-------- SUPPLIED PASSAGE --------

Interestingly, our territorial bent spilled into staff lunchbreak arrangements. Registered nurses ate at one table, nurses' aides ate at another table, janitors at another, doctors had their own room, and I can't remember where maintenance ate.
Indisputably, our lives are anchored by our territorial bent, sometimes for good reasons. It helps us to know where and how we fit in. It fulfills our legitimate need for belonging and affirmation.
However, this territorial bent can restrict our human potential. We are less inclined to solve problems outside of our own territory. We resist others from doing what's our job. We may alienate the undeserving or overlook the outsider, and within our likeminded group, it feels right. Thus, unbeknownst to us, our capacity to love becomes rigid and deficient, violating God's supreme law: "Love your neighbor as yourself." (Luke 10:27b NIV)
One day, Jesus noticed this deficiency among His listeners. To help them discover this blind spot in themselves, He told a little story, the parable of the Good Samaritan in Luke 10:25-37. It tells how a priest and a Levite each intentionally walk past an assaulted victim lying in the ditch. A Samaritan traveller comes along and accomplishes what they both fail to do, even though they have the capacity. He assesses the situation, plans a strategy, and provides first aid. His donkey becomes ambulance service. He arranges care at a nearby lodging, covers the cost, and promises to follow up. That's astonishing!

-------- INFORMATION --------

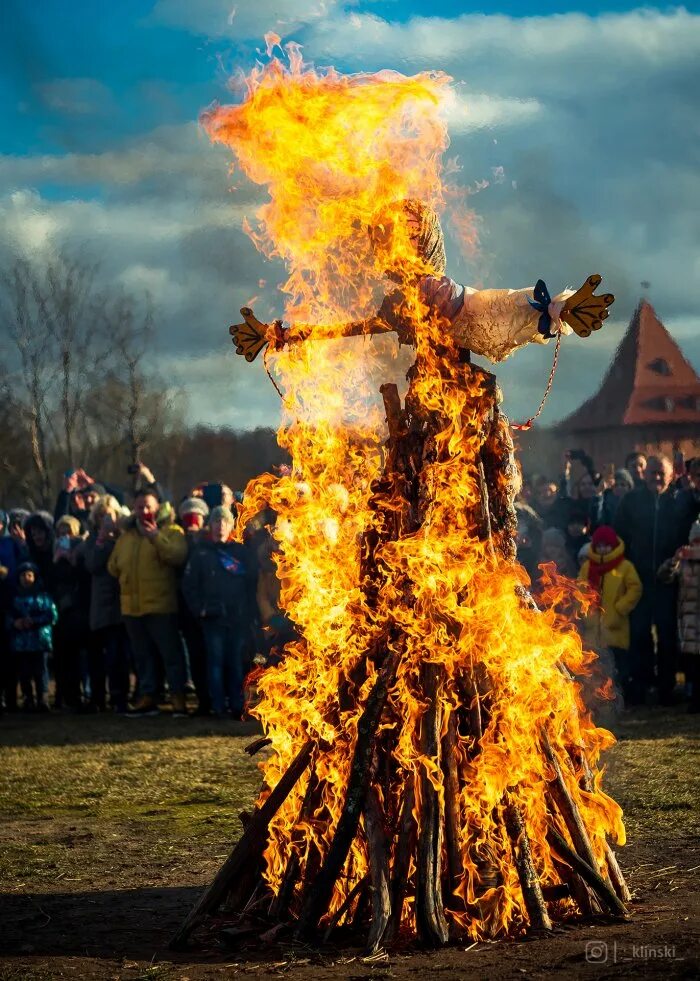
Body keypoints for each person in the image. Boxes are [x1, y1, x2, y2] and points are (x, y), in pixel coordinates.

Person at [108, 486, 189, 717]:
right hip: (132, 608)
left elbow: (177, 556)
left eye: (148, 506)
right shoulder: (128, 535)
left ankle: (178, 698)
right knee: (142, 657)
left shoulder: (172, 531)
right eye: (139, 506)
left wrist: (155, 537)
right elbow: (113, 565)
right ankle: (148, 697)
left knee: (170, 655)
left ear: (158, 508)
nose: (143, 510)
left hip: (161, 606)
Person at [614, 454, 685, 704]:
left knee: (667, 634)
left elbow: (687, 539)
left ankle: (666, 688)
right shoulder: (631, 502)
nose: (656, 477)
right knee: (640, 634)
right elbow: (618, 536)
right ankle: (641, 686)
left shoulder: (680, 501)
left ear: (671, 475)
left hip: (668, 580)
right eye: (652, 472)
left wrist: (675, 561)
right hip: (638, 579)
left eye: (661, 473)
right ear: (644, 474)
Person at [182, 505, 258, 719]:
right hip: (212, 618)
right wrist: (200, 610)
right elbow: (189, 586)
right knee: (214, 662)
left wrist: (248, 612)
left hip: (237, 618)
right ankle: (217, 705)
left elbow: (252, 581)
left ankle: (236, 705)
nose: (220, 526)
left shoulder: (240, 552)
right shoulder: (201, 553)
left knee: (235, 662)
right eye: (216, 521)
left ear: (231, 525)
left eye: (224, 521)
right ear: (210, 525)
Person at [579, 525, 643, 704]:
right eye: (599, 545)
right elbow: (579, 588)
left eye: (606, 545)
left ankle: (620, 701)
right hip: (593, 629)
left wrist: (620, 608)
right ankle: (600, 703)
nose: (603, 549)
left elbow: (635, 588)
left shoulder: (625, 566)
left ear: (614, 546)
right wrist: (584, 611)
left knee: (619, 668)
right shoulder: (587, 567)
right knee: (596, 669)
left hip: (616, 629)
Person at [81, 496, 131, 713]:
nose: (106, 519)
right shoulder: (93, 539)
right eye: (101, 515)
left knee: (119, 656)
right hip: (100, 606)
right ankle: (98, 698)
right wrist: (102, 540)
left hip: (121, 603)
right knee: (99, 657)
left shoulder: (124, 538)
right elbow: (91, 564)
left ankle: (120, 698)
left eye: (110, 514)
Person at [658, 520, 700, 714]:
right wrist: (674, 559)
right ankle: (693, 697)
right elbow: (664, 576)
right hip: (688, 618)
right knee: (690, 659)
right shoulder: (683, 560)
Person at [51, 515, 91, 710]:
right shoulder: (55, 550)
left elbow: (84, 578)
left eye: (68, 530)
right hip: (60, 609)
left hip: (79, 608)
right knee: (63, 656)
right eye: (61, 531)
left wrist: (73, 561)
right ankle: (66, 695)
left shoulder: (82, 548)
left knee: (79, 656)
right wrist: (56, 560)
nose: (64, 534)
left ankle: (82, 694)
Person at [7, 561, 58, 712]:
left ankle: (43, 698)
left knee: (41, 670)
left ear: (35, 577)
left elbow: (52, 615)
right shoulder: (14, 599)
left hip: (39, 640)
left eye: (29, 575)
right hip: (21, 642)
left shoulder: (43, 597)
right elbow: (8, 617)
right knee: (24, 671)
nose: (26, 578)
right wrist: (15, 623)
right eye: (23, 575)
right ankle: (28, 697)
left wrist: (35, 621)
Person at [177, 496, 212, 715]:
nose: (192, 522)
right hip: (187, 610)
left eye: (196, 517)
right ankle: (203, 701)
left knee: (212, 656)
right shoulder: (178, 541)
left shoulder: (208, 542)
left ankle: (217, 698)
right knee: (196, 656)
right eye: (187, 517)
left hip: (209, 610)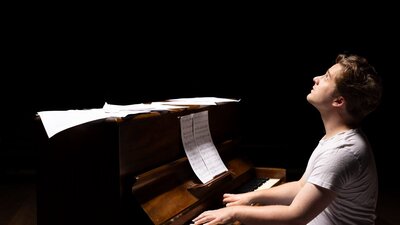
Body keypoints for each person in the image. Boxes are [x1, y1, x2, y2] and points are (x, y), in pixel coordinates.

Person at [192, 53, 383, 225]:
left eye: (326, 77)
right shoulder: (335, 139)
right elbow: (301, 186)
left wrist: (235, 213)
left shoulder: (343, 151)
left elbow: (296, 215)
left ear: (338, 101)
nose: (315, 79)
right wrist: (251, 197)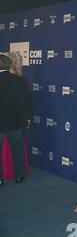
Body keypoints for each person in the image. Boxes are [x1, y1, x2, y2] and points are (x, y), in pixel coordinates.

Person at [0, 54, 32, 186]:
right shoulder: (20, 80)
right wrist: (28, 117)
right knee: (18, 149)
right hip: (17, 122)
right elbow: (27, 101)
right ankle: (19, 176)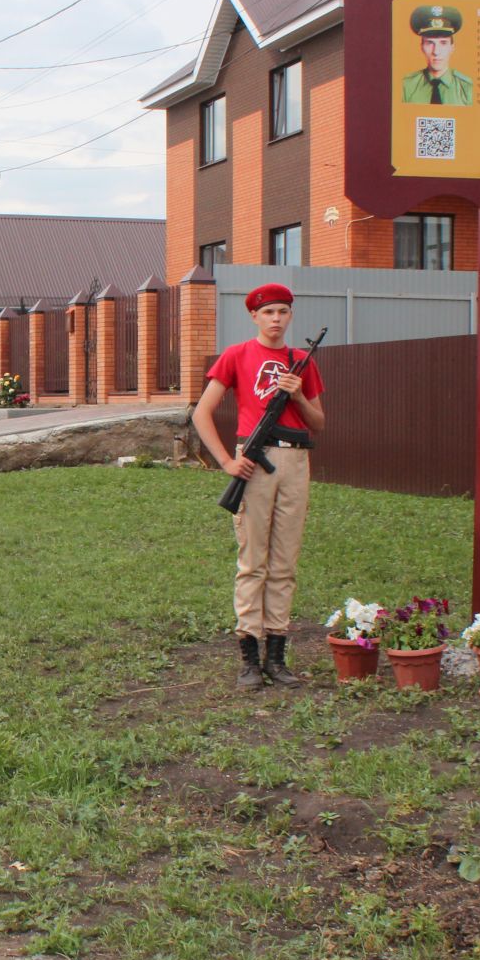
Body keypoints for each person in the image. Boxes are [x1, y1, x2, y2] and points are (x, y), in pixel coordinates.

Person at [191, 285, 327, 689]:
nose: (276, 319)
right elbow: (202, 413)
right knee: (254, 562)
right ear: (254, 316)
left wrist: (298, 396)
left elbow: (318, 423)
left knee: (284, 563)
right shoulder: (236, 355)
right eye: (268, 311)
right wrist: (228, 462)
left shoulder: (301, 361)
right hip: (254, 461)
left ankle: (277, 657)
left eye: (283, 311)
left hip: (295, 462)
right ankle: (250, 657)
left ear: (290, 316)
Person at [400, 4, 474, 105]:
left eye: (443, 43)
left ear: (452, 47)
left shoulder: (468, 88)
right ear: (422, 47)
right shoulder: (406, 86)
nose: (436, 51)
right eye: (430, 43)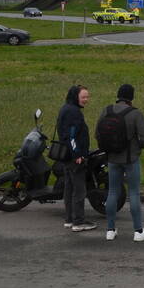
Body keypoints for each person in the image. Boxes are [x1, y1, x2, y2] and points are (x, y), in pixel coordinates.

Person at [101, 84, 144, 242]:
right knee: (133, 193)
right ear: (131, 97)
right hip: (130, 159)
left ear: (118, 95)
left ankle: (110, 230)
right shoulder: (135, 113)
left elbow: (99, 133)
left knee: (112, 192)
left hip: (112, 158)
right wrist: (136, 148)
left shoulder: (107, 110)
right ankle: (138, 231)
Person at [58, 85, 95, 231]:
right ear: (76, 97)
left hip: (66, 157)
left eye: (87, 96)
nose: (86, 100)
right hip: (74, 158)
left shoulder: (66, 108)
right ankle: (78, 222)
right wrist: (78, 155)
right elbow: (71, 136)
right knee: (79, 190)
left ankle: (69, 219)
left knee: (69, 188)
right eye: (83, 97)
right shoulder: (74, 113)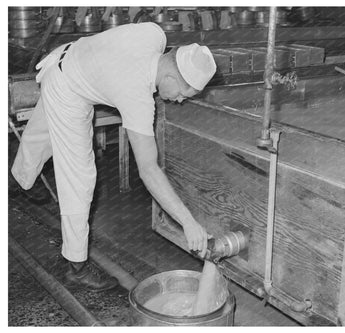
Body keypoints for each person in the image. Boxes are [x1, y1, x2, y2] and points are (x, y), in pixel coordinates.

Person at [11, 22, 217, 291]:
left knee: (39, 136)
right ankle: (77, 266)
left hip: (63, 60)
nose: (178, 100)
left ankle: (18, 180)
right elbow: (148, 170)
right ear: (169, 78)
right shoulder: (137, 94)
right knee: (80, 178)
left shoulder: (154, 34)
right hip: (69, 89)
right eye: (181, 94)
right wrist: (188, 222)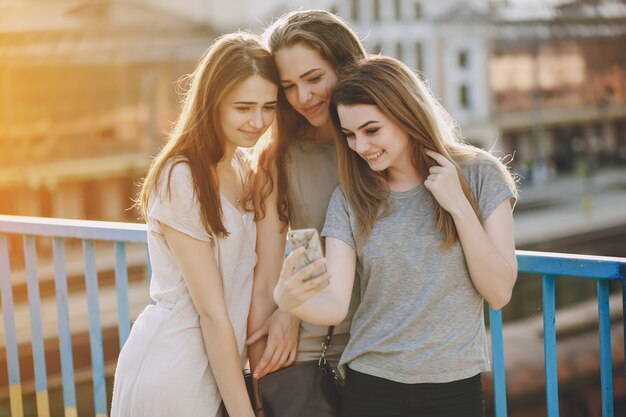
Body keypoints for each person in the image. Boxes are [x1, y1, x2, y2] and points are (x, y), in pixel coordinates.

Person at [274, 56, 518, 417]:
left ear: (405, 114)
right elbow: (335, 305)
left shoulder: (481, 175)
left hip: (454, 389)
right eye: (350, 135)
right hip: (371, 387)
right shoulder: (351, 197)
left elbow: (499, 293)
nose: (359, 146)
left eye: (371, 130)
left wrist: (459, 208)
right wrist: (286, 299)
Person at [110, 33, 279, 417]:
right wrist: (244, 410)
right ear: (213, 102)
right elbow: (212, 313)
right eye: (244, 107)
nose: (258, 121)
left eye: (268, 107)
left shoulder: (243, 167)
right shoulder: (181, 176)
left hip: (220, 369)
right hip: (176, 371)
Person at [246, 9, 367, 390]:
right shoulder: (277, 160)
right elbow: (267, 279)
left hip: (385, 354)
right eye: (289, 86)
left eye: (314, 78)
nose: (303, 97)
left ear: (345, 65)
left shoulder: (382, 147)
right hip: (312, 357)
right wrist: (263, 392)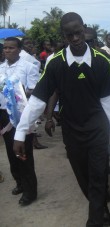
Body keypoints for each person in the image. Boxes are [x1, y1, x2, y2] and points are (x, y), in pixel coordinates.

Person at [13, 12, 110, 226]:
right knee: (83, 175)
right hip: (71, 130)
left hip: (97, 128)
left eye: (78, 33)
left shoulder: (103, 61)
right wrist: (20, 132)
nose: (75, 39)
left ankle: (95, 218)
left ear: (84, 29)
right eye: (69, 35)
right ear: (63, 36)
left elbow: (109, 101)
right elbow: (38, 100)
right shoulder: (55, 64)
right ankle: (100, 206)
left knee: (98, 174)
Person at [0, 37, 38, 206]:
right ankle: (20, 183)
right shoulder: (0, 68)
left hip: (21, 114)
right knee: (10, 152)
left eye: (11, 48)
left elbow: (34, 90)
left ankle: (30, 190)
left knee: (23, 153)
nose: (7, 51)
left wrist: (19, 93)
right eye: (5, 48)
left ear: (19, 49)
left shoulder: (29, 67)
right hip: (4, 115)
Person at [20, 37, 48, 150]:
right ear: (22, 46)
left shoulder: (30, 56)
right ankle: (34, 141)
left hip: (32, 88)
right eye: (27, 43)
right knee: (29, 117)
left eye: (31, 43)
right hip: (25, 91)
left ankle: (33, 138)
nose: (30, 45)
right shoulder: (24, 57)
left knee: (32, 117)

--------

YOUR TASKS
1 > For each statement about the passage on territorial bent, answer yes or no and quote the words of the passage that decide it: (a) Doctors ate at the same table as registered nurses. (b) The Samaritan pays for the victim's care. (c) The priest and the Levite pass the victim by accident.
2 > According to the passage on territorial bent, which verses of Luke contain the parable of the Good Samaritan?
3 > Write out the passage on territorial bent from "Interestingly, our territorial" up to and including "belonging and affirmation.".
None of the items is needed for this work.

LIST OF ANSWERS
1 >
(a) No: "doctors had their own room"
(b) Yes: "covers the cost"
(c) No: "a priest and a Levite each intentionally walk past an assaulted victim lying in the ditch"

2 > Luke 10:25-37.

3 >
Interestingly, our territorial bent spilled into staff lunchbreak arrangements. Registered nurses ate at one table, nurses' aides ate at another table, janitors at another, doctors had their own room, and I can't remember where maintenance ate.
Indisputably, our lives are anchored by our territorial bent, sometimes for good reasons. It helps us to know where and how we fit in. It fulfills our legitimate need for belonging and affirmation.